Mengikutkan anak ke pre-school bisa dianggap perlu apabila memang keadaan yang sangat mengharuskan demikian. Sebagai contoh, apabila seorang ibu bekerja di kantor dengan intensitas yang cukup padat, maka sah-sah saja memercayakan putra-putrinya berada di pre-school.
Tindakan tersebut umumnya semata-mata dilakukan untuk membuat ibu merasa aman. Sebab, dibandingkan meninggalkan anak sendiri di rumah atau di tangan seorang pengasuh, berada di pre-school cukup akan lebih melegakan perasaan ibu. Selain mendapat perhatian, anak juga akan mendapat pembelajaran terstruktur yang membantu merangsang otak.
Berbeda lagi jawabannya jika alasan untuk mengikutkan anak ke pre-school ternyata hanya agar si kecil menjadi lebih cepat berhitung, membaca, berbicara, dan sebagainya. Yang terjadi di masyarakat, hal-hal seperti ini juga bisa disebabkan gengsi. Melihat anak seorang kawan yang sebaya namun lebih pandai berhitung bisa membuat panas hati. Akibatnya karena iri dan gengsi, anak sendiri yang kemudian dikorbankan.

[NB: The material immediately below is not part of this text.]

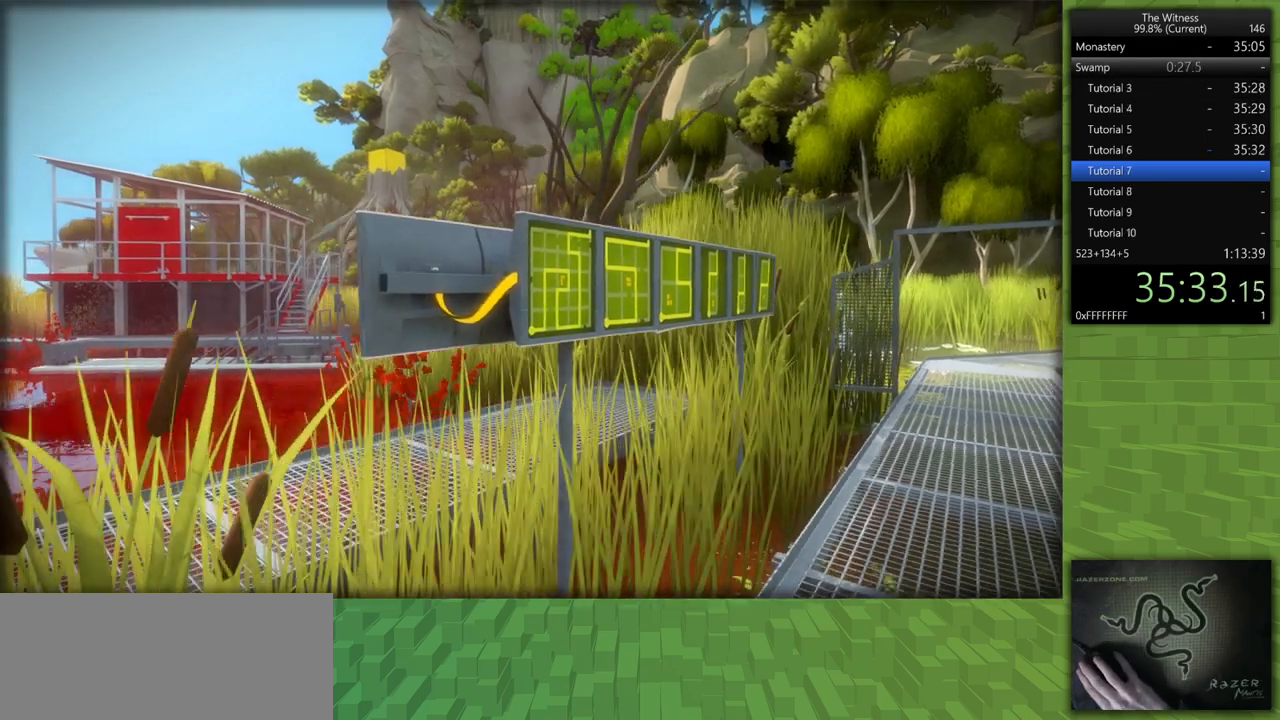
{"keys": ["a", "shift"], "mouse": [], "events": []}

Selagi ibu memiliki waktu, tidak perlu rasanya mengikutkan anak ke pre-school. Ibu juga bisa mengajarkan sendiri hal-hal yang memang sebaiknya sudah waktunya diberikan kepada si kecil. Bagaimanapun, tanggung jawab utama seorang anak adalah di tangan kedua orang tuanya, bukan di tangan guru atau pengasuh.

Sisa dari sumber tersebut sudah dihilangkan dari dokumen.